The Importance of Labor Flexibility

As I was reading this fairly recent article on Denmark’s labor markets, the following jumped out at me:

The strong correlation between labor freedom and low unemployment rates seems to explain why Denmark has one of the lowest unemployment rates in the EU.

…A well-functioning and efficient labor market is, no doubt, one of the ingredients which account for Denmark’s economic prosperity. It is certainly responsible for the low unemployment rates the country has enjoyed over the last decades. The Danish experience should open the eyes of those European governments that refuse to undertake reforms which liberalize their labor markets. The evidence is clear: labor flexibility results in lower unemployment. Will the Danish example be followed by those countries badly hit by the plague of unemployment?

The papers the author cites are worth highlighting. The first is a 2012 IMF paper analyzing 97 countries from 1985 to 2008. The researchers report,

Our findings indicate that, after controlling for other macroeconomic and demographic variables, increases in the flexibility of labor market regulations and institutions have a statistically significant negative impact both on the level and the change of unemployment outcomes (i.e., total, youth, and long-term unemployment). Among the different labor market flexibility indicators analyzed, hiring and firing regulations and hiring costs are found to have the strongest effect.

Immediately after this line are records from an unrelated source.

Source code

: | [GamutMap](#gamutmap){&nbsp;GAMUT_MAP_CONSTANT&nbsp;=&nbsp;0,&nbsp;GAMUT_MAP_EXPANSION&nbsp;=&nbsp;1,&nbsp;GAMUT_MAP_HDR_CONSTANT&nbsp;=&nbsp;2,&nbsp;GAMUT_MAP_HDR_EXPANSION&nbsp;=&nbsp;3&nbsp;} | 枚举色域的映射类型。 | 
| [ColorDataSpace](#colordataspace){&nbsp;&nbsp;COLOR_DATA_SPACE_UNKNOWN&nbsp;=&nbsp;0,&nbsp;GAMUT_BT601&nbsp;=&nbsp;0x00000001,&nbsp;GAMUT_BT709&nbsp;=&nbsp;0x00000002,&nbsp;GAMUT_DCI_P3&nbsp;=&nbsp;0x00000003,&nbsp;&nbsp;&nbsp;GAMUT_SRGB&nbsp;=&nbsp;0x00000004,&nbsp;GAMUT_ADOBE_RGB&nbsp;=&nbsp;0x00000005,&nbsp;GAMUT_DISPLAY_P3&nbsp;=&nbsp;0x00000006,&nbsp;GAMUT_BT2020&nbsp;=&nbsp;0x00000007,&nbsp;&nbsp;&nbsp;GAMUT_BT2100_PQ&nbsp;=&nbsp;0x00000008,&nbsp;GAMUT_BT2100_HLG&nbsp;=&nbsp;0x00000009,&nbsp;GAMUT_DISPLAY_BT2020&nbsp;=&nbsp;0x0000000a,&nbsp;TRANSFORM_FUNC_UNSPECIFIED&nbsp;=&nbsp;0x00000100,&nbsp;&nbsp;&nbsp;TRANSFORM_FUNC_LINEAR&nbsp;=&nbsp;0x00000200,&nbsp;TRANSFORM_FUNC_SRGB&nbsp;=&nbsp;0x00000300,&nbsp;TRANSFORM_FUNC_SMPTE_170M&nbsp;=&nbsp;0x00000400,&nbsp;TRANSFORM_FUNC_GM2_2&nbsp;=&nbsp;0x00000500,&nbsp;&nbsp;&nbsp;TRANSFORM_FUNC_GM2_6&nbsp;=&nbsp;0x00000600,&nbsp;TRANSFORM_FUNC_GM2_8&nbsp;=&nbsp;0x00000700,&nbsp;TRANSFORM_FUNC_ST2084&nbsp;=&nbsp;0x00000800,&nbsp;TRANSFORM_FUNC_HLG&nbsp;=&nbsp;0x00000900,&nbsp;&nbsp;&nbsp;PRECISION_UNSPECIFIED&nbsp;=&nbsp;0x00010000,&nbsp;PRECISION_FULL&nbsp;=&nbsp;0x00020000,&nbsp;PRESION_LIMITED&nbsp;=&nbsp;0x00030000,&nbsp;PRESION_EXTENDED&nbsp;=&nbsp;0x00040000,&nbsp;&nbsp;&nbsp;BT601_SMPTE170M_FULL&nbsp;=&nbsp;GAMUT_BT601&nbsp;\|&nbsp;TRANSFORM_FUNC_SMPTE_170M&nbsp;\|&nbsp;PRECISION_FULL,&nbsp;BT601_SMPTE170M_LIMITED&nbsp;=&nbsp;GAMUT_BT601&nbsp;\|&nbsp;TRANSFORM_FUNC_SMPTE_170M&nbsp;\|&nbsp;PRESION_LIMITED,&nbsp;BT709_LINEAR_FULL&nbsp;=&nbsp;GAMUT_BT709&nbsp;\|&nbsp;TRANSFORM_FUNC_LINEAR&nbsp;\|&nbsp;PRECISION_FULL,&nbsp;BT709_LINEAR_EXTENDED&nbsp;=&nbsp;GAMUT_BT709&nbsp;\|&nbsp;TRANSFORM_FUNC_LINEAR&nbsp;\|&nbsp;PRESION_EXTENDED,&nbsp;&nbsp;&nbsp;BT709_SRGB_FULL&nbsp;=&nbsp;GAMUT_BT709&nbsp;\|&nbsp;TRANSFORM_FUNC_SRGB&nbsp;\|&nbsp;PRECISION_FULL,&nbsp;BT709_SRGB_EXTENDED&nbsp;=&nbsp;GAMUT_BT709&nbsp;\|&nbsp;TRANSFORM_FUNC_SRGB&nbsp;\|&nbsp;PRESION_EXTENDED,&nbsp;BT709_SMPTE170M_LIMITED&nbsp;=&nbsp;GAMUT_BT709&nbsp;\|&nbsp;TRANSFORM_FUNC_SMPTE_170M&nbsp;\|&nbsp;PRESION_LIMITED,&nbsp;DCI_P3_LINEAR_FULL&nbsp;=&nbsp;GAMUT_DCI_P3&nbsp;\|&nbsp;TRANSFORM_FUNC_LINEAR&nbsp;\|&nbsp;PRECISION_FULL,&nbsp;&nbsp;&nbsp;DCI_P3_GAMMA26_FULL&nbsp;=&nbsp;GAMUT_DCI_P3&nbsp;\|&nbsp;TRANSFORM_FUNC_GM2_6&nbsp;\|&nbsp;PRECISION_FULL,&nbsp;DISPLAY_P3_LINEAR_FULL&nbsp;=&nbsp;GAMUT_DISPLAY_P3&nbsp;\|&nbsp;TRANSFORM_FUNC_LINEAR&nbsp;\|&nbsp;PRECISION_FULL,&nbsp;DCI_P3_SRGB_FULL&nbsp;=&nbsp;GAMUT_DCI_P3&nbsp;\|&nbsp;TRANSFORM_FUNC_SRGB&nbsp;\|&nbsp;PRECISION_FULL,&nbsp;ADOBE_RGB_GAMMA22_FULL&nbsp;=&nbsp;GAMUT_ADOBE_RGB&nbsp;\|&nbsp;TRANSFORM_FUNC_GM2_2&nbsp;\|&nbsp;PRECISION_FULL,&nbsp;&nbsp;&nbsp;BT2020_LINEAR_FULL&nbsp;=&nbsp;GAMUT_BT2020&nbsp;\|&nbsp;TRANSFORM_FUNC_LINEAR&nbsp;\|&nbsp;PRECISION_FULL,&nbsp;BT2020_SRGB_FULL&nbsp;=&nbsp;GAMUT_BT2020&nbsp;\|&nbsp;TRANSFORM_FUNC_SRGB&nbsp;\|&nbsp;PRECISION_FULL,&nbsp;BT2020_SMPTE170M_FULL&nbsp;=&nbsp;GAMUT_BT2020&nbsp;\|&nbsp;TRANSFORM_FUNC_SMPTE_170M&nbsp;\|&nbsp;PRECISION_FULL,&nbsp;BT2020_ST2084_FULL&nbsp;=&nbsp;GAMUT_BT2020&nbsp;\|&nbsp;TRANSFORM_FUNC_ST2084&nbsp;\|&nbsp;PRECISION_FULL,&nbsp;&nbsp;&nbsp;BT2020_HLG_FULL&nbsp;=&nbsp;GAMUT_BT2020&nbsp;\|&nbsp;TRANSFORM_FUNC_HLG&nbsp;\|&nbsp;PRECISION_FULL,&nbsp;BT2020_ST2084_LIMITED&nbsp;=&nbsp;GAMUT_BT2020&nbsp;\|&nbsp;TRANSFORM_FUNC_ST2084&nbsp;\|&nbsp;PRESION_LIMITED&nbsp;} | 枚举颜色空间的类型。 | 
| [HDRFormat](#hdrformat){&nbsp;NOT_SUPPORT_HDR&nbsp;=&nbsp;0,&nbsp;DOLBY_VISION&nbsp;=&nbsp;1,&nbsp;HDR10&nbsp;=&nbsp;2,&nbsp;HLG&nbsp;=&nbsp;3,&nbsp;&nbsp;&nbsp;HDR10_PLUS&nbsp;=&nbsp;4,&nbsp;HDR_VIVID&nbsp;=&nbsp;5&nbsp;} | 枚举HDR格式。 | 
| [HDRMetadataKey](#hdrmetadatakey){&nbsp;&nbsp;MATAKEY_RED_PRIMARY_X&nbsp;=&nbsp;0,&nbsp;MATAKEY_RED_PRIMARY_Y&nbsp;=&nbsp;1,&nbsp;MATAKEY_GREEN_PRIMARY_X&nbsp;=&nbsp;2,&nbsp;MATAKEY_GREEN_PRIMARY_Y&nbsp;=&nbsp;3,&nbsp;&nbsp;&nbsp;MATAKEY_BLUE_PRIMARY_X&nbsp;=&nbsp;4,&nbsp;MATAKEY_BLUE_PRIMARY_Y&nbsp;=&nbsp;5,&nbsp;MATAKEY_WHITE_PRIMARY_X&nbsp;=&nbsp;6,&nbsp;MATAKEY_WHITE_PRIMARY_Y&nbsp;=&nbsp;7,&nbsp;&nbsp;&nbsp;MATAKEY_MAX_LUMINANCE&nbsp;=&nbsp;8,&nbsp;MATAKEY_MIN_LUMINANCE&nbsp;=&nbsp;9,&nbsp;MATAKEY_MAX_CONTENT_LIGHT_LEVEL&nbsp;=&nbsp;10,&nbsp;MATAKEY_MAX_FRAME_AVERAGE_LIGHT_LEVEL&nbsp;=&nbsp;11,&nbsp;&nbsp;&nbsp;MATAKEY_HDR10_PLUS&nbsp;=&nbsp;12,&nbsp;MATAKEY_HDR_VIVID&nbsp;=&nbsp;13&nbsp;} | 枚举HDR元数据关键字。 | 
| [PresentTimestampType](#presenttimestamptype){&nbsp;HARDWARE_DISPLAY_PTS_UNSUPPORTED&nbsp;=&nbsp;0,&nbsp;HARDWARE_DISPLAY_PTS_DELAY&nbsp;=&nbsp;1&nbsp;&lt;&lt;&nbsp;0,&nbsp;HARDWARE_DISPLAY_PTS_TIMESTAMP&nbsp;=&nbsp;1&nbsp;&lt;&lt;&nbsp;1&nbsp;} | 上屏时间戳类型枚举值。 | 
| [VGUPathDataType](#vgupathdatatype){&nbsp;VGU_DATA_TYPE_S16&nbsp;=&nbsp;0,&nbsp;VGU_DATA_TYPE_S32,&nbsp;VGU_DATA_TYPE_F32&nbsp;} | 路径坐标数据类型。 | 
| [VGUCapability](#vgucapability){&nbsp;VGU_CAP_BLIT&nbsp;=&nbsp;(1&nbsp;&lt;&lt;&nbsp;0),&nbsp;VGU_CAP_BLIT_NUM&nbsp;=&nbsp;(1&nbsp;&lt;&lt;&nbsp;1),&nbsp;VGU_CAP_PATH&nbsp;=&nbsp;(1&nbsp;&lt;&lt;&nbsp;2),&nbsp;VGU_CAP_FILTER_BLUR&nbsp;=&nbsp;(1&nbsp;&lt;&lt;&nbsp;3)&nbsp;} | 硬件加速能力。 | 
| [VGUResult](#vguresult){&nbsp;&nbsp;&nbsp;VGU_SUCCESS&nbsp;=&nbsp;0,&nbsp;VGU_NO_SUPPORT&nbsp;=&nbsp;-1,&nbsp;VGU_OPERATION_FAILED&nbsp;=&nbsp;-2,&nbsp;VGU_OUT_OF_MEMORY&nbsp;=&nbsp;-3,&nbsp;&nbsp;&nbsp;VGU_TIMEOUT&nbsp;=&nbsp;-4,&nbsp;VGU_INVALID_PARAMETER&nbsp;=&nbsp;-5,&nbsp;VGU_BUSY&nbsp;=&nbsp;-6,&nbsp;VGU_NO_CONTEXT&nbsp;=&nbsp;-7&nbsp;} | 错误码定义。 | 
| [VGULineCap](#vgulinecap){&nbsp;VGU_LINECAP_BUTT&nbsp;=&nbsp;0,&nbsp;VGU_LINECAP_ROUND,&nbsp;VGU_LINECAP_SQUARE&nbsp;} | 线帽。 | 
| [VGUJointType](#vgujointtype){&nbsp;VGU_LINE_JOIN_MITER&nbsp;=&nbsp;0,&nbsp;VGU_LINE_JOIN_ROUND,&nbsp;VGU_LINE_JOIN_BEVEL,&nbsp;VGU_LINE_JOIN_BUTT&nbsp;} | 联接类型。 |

Overall the results of the paper suggest that policies that enhance labor market flexibility should reduce unemployment. At the same time, this raises the issue of the design and possible sequence of such reforms, and the adoption of policies aimed also to improve the quality of employment and to minimize possible negative short-term effects, not investigated in this paper, on inequality and job destruction. While data available for our large set of countries lack the necessary level of details to answer this question, micro- and macro-studies on OECD countries over the decade showed that it is important to protect workers, rather than jobs, by coupling of unemployment benefits with pressure on unemployed to take jobs and measures to help them (Blanchard, 2006). Moreover, employment protection should be designed in such a way to internalize social costs and not inhibit job creation and labor reallocation. Artificial restrictions on individual employment contracts should also be avoided (pg. 12).

Bernal-Verdugo et al., 2012, pg. 13.

The next piece is a 2016 working paper that explores labor markets in Italy from 2001-2013. It explains,

Why have unemployment dynamics been so different in European countries? One of the most often cited explanation is the difference in labor market institutions that prevents wages from adjusting downward. If wages cannot decline, negative aggregate demand shocks (such as the Great Recession) result in unemployment growth. On the other hand, if wages can fall, labor markets reach a new equilibrium with unemployment rates returning to normal levels. Downward adjustment of wages in response to macroeconomic shocks is especially important in the euro area where labor markets cannot accommodate shocks through exchange rate depreciation or through internal labor mobility (migration among EU countries is much more limited than, for example, labor mobility across US states).

…We find that the wage differential between formal/regulated and informal/unregulated sectors has increased after 2008. Moreover, while wages in the informal sector decreased by about 20 percent in 2008-13, wages in the formal sector virtually did not fall. This is consistent with the view of a substantial downward stickiness of wages in the regulated labor market. Importantly, before the recession, wages in the formal and informal sectors moved in parallel — confirming the validity of the parallel trends assumption required for a difference-in-differences estimation and showing that both regulated and unregulated labor markets have a similar degree of upward flexibility of wages.

We also analyze the impact of the crisis on formal and informal employment. We find that formal employment decreases substantially while informal employment does not change. Since the aggregate demand shock affects both labor markets, this finding implies that upon losing a job in the formal sector at least some workers move to the informal sector. We calibrate a simple model describing such spillovers between formal and informal labor markets. Using the existing estimates for demand and supply elasticities for the Italian labor market, we estimate the degree of integration of formal and informal sector (i.e. the share of workers who move from the formal to the informal labor market after the crisis). Our model also allows to carry out a counterfactual analysis of the formal sector’s response to crisis in a scenario where formal wages were fully flexible. We find that in this case the crisis would have resulted in a much smaller decline in formal employment between 2008 and 2013 (1.5-4.5 percent rather than the actual 16 percent) (pg. 3-4).

Guriev et al., 2016, pg. 26.

Important information for policy makers.